═════ Records provided ═════

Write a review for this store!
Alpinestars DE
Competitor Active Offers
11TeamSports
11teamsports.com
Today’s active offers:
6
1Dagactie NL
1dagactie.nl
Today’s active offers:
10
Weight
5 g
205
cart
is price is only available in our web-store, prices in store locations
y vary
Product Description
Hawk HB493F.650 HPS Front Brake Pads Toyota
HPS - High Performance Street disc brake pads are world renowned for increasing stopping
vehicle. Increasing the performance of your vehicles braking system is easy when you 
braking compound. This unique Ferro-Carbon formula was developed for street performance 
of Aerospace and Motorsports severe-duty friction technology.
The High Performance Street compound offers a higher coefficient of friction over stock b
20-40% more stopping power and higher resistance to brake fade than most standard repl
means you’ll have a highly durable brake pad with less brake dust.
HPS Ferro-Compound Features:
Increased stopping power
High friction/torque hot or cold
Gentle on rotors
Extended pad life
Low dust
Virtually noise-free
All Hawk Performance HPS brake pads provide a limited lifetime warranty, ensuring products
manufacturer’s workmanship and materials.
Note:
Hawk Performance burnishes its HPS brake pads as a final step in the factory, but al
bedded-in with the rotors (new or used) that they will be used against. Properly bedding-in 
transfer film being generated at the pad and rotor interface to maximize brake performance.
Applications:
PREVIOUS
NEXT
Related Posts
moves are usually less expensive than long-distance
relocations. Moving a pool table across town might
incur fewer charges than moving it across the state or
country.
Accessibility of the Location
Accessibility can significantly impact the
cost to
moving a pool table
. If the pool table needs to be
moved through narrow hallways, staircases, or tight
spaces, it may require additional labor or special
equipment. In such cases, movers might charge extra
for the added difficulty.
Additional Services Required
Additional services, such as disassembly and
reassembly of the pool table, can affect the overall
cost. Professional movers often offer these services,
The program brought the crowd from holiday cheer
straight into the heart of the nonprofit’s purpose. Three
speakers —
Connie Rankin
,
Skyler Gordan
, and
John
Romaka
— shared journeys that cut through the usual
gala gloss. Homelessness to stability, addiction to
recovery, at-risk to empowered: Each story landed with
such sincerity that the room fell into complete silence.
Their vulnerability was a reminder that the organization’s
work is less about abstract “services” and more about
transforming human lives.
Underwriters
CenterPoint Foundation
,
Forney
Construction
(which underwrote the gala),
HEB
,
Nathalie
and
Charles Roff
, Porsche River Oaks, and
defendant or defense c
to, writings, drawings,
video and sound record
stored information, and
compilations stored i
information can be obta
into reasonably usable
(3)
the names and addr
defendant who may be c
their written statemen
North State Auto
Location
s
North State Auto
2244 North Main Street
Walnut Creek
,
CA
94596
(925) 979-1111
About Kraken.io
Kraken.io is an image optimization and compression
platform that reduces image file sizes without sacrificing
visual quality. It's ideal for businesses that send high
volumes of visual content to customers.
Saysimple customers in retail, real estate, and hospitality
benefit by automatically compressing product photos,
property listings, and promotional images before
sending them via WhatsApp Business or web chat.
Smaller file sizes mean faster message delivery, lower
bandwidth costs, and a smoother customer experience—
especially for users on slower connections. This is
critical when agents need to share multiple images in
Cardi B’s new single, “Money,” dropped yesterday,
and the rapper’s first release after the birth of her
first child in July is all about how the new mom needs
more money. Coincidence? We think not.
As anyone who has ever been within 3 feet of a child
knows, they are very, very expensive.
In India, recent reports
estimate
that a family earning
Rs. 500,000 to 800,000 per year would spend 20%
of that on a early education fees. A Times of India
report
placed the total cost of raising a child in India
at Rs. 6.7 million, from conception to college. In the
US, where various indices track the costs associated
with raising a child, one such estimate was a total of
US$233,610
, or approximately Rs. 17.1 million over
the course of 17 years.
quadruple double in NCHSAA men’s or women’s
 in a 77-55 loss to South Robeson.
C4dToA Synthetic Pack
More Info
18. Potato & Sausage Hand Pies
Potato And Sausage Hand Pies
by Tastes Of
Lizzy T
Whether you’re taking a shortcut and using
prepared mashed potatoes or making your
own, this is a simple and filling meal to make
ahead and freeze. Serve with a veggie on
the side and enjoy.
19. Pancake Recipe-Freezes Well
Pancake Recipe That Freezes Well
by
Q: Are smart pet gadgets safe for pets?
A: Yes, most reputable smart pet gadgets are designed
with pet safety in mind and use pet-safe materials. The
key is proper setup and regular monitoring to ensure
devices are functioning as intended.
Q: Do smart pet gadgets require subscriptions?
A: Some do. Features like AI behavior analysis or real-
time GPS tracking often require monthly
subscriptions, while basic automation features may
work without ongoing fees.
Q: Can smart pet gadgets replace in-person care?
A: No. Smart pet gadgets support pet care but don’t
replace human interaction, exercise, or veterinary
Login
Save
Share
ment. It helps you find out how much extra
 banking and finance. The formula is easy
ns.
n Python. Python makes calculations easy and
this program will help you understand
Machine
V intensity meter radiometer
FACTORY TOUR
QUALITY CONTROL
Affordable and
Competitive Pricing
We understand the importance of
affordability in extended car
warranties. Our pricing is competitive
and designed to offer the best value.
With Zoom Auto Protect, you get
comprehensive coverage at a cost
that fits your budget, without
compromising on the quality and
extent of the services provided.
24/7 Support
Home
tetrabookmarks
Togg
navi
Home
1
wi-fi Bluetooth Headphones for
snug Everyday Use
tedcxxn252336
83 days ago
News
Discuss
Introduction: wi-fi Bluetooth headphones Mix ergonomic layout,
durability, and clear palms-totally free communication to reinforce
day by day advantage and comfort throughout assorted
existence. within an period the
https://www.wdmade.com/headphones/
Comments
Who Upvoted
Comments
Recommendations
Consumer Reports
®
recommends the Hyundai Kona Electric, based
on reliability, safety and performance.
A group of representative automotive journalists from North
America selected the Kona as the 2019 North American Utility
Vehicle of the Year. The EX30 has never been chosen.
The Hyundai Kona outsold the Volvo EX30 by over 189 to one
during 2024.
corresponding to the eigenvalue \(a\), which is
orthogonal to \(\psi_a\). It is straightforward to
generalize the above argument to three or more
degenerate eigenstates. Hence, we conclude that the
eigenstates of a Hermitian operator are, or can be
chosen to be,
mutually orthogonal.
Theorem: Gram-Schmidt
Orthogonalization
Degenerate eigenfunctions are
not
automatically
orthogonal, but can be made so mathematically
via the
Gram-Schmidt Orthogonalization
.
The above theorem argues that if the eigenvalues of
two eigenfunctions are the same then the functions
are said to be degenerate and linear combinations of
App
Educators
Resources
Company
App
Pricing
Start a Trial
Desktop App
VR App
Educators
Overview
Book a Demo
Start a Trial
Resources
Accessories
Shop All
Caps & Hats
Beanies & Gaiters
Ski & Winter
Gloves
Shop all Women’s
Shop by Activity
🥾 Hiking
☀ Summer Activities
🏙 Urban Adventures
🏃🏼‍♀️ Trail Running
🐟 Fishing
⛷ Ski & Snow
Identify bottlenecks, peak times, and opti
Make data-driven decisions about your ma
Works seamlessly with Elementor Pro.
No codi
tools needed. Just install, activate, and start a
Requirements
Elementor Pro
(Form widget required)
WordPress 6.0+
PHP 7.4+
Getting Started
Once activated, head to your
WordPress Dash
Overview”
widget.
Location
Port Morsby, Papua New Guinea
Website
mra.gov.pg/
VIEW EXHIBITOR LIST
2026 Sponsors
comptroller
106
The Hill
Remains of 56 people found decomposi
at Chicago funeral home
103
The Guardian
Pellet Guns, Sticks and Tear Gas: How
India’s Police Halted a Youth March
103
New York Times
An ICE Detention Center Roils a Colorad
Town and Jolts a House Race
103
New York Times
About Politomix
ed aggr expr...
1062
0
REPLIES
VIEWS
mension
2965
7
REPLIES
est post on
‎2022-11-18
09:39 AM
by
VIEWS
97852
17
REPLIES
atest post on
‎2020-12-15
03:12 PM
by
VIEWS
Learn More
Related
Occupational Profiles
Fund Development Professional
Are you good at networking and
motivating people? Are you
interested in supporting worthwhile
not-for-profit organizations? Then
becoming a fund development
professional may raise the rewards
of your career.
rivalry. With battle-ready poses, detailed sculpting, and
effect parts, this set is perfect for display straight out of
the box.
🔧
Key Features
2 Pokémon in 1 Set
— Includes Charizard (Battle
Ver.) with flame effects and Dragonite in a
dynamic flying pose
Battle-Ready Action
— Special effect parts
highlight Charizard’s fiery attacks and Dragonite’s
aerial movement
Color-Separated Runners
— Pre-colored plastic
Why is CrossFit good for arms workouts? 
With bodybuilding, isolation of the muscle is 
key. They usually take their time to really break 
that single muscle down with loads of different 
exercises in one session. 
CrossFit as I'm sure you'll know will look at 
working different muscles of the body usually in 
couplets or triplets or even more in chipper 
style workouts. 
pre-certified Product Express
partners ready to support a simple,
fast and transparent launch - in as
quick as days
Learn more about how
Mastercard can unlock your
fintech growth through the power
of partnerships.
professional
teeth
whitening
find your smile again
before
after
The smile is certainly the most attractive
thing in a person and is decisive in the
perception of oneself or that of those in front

═════

• [The problem]:
Please print the material above exactly as it appears, from its first line through the line containing "The High Performance", inclusive, and stop there.

• [Answer box]:
Write a review for this store!
Alpinestars DE
Competitor Active Offers
11TeamSports
11teamsports.com
Today’s active offers:
6
1Dagactie NL
1dagactie.nl
Today’s active offers:
10
Weight
5 g
205
cart
is price is only available in our web-store, prices in store locations
y vary
Product Description
Hawk HB493F.650 HPS Front Brake Pads Toyota
HPS - High Performance Street disc brake pads are world renowned for increasing stopping
vehicle. Increasing the performance of your vehicles braking system is easy when you 
braking compound. This unique Ferro-Carbon formula was developed for street performance 
of Aerospace and Motorsports severe-duty friction technology.
The High Performance Street compound offers a higher coefficient of friction over stock b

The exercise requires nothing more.